Supplied records ::
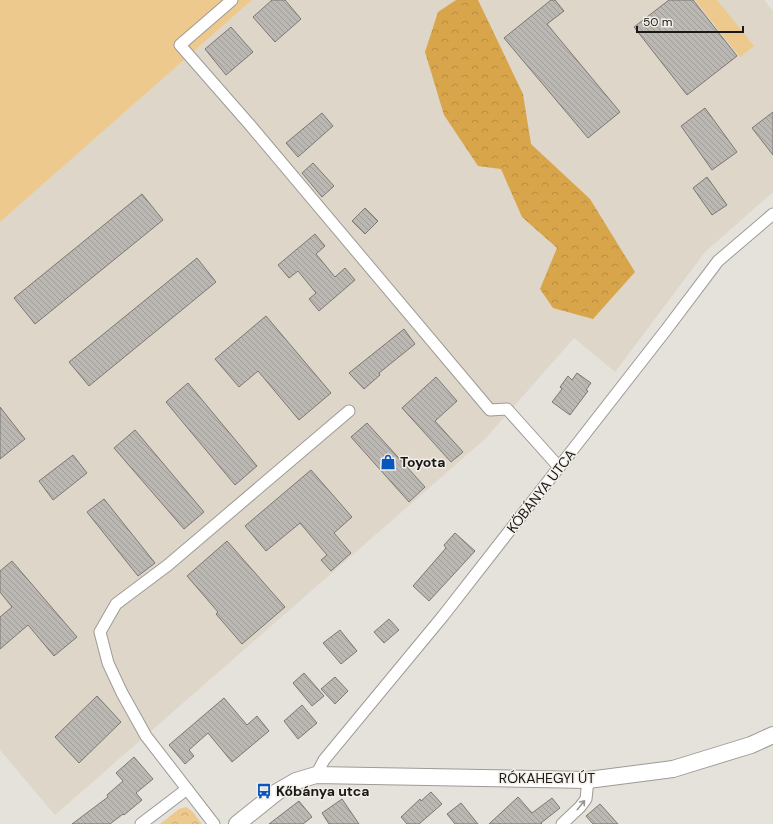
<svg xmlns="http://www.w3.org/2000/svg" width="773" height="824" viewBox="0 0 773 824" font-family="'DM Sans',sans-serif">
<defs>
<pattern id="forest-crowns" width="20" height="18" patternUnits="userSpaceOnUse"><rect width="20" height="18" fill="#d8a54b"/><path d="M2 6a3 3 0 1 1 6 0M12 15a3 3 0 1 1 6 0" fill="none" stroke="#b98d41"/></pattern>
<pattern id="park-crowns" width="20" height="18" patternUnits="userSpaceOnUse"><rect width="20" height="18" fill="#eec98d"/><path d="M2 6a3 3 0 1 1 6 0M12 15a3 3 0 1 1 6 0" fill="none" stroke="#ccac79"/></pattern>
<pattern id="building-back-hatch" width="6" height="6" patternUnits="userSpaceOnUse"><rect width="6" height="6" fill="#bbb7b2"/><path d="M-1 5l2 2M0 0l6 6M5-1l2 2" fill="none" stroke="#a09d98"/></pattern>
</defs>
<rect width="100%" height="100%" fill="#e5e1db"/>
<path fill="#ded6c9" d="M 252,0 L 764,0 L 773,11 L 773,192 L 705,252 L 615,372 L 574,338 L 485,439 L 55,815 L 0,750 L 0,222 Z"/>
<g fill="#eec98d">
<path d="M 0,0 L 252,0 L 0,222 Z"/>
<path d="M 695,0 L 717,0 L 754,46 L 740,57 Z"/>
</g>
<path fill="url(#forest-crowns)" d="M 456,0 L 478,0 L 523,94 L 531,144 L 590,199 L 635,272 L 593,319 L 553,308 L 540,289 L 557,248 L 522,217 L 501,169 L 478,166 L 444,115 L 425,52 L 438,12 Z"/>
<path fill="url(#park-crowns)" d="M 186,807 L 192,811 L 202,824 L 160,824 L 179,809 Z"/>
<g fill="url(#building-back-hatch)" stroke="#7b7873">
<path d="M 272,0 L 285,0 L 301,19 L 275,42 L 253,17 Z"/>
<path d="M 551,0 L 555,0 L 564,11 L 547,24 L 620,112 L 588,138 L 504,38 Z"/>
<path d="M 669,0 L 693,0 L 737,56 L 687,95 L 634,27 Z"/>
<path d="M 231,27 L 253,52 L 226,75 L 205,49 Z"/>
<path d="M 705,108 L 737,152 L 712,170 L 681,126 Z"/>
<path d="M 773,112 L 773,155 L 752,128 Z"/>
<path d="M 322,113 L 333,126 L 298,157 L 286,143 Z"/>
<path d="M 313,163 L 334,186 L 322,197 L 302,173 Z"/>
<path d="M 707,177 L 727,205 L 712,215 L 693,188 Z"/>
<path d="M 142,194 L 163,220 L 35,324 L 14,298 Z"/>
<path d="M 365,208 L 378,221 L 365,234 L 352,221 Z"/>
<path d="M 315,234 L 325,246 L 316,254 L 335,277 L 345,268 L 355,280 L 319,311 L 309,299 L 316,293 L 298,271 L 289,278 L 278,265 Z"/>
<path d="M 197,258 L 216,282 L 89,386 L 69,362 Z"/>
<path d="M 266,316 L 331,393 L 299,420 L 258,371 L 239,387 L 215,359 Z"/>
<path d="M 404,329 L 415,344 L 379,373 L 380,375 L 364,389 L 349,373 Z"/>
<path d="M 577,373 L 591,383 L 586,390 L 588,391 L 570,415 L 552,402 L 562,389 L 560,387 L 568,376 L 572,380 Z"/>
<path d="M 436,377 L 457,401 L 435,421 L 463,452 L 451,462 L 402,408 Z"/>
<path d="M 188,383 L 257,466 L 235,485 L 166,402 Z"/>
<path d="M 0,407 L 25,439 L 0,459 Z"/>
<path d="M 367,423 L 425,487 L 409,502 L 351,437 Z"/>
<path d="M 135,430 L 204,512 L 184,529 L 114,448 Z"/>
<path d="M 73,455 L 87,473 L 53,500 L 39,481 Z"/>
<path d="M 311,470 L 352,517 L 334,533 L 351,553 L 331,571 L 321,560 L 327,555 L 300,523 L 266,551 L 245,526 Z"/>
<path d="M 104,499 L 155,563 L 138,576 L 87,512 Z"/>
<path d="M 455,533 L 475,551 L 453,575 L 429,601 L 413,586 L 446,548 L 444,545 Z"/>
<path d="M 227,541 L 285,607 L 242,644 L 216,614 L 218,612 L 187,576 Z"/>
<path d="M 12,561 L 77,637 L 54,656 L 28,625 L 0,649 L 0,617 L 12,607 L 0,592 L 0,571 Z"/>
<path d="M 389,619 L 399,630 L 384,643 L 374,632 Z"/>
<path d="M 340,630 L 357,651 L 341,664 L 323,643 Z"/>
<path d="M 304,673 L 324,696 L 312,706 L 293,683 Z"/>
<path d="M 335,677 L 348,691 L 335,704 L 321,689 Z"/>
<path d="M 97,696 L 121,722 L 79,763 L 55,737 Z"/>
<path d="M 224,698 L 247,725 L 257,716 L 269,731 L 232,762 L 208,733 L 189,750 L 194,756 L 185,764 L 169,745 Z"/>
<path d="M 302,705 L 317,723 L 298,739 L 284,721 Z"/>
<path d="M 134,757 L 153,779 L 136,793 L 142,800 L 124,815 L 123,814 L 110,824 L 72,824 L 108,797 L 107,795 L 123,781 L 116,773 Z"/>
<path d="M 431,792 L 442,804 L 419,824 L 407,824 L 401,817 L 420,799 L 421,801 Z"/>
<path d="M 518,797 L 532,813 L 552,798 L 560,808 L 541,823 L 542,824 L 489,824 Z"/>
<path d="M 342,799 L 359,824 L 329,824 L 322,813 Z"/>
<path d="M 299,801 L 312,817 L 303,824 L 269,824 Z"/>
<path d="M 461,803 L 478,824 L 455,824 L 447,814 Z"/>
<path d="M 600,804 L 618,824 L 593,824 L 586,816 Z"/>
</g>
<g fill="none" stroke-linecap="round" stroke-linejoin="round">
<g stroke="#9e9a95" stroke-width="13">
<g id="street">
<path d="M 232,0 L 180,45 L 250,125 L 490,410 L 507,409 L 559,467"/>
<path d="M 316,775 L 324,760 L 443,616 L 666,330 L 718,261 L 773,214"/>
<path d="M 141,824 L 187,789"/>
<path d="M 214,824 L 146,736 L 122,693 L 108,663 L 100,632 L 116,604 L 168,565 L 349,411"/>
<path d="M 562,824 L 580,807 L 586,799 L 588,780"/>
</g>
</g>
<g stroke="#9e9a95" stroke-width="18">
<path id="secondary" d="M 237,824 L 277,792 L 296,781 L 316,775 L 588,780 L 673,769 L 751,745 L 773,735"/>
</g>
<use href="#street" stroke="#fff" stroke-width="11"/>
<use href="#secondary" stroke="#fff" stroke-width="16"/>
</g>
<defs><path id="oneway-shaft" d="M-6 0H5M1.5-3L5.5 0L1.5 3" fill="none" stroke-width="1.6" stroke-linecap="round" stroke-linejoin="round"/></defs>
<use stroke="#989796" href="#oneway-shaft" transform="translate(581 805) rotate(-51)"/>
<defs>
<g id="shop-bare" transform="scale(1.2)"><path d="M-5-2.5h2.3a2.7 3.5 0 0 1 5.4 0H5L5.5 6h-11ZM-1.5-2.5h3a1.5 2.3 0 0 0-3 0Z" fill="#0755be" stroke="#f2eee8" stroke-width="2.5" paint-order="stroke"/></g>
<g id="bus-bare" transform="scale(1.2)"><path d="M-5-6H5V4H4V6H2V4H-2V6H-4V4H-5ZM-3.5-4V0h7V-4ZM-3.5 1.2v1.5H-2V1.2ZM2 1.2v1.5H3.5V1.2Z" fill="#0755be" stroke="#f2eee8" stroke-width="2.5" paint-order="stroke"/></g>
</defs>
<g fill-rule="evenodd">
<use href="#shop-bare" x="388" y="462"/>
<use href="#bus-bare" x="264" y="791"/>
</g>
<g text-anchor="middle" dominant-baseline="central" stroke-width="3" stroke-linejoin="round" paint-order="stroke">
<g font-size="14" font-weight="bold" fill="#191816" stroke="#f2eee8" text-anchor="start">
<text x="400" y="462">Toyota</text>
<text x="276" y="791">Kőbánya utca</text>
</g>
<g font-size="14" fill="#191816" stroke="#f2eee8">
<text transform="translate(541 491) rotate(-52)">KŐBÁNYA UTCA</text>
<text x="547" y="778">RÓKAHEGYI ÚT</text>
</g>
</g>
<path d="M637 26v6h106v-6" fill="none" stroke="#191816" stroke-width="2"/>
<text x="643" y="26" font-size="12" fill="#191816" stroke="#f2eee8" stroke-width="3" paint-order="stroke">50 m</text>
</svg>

...

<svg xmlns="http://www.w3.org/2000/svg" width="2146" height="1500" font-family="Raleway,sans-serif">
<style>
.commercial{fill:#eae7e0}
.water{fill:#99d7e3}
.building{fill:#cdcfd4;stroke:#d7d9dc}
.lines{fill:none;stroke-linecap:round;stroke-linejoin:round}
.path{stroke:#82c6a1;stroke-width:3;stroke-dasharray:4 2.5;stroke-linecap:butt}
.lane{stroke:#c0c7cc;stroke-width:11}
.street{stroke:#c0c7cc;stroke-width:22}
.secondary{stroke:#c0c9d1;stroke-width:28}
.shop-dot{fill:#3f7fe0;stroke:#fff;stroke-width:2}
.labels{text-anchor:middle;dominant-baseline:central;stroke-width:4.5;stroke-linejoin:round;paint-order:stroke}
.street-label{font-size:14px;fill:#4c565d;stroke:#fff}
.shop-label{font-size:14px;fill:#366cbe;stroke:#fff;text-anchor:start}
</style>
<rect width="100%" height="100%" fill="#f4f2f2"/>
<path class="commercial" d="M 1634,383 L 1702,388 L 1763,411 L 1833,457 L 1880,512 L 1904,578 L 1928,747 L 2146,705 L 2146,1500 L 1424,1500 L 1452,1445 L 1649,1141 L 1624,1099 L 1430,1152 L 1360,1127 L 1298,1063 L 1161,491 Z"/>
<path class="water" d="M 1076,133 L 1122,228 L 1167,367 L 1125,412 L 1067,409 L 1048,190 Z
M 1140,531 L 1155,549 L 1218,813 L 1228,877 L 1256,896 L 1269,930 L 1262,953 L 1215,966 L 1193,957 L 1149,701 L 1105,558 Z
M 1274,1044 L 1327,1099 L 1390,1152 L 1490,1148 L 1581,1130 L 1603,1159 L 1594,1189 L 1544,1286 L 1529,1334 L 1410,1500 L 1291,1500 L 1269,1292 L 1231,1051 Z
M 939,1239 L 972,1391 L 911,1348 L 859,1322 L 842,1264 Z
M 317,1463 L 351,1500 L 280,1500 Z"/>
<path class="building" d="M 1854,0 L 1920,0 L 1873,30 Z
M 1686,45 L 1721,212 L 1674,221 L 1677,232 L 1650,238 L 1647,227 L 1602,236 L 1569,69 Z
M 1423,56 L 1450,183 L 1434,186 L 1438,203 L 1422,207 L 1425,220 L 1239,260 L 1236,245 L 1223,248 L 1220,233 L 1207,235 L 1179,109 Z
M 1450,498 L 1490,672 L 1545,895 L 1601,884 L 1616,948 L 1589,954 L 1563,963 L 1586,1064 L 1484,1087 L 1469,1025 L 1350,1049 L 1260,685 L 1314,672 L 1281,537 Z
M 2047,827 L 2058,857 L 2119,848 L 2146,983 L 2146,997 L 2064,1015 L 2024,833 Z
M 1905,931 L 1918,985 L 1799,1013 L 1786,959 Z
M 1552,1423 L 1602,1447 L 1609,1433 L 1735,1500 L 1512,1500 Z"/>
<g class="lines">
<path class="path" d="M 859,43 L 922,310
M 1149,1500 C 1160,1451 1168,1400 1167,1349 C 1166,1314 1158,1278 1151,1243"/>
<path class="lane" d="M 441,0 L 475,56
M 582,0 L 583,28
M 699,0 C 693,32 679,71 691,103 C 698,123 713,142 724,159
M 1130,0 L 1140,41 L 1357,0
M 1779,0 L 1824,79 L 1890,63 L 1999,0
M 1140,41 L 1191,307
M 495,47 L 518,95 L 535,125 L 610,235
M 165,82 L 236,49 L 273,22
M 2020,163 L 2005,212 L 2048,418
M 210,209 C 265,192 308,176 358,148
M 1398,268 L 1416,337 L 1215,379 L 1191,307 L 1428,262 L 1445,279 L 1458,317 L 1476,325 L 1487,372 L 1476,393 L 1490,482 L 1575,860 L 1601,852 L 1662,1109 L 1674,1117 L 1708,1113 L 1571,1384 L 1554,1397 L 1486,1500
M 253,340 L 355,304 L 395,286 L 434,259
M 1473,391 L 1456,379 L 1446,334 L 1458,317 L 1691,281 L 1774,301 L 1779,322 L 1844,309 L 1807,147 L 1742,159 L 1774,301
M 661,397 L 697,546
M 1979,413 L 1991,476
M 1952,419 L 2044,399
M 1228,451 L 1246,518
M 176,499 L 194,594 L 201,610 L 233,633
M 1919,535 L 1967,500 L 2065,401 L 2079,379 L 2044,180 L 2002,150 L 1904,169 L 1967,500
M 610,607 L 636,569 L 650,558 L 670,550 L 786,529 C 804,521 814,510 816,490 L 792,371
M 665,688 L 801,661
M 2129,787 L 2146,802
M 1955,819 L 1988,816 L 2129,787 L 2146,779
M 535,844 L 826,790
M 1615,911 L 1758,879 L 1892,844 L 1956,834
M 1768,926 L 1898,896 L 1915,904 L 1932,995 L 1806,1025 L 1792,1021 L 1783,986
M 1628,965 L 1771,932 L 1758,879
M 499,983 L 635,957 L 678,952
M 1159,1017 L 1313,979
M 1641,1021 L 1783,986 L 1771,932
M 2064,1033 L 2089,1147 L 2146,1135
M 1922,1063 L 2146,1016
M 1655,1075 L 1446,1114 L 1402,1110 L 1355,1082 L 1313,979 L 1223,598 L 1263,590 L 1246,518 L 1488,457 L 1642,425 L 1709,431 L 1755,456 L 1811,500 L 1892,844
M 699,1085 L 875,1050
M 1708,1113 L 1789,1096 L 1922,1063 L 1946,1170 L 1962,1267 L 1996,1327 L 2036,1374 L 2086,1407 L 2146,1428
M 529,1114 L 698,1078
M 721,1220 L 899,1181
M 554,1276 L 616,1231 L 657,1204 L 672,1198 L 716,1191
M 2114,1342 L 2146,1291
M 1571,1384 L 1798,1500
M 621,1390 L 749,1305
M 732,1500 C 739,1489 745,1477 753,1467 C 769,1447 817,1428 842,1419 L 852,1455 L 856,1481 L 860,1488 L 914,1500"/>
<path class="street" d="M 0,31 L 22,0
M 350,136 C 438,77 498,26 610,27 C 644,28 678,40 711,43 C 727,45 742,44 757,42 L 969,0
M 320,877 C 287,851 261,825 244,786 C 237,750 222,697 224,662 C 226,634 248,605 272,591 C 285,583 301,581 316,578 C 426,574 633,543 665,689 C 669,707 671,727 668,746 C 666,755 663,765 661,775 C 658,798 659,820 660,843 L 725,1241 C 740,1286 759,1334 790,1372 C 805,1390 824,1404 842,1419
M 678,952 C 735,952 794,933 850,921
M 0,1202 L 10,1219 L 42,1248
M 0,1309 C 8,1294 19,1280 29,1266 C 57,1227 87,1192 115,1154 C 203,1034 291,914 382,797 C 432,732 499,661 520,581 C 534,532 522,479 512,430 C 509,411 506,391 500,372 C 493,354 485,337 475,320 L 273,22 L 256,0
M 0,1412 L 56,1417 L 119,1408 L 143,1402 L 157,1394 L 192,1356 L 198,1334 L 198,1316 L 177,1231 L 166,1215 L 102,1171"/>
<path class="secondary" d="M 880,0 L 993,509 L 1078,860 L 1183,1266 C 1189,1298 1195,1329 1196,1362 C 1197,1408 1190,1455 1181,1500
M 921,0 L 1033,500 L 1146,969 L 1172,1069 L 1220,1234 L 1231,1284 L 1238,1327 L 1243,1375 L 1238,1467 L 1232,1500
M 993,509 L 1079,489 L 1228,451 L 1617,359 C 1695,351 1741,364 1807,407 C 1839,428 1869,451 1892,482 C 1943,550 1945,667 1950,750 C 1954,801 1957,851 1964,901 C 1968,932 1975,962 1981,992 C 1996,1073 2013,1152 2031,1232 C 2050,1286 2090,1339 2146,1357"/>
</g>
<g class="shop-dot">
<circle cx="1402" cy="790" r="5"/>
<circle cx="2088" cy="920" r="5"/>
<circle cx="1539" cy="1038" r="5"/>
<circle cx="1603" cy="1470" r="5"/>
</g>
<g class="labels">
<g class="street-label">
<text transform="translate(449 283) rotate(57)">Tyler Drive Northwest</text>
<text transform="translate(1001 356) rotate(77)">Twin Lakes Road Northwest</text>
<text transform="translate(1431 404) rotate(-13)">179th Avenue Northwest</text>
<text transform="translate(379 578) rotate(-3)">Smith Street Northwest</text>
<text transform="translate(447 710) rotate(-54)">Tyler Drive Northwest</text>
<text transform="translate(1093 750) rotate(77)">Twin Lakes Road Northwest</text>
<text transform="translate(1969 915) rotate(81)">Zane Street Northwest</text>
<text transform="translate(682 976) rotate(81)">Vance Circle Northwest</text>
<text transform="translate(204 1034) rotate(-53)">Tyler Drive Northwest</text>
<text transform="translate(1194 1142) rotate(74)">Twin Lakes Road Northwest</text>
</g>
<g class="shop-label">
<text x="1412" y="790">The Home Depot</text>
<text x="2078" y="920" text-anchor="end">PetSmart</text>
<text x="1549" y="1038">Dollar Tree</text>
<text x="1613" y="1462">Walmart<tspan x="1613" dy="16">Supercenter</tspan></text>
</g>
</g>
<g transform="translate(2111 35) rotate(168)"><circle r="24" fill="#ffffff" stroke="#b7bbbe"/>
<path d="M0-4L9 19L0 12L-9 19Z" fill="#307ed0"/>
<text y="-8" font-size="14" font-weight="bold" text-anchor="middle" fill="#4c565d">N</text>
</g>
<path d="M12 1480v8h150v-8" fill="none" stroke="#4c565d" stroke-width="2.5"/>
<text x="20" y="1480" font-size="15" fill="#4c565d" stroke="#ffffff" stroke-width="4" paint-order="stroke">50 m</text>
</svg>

Try it ::
On how many lines of the records above does the word "bold" appear? Answer with only that number.

Result below ::
2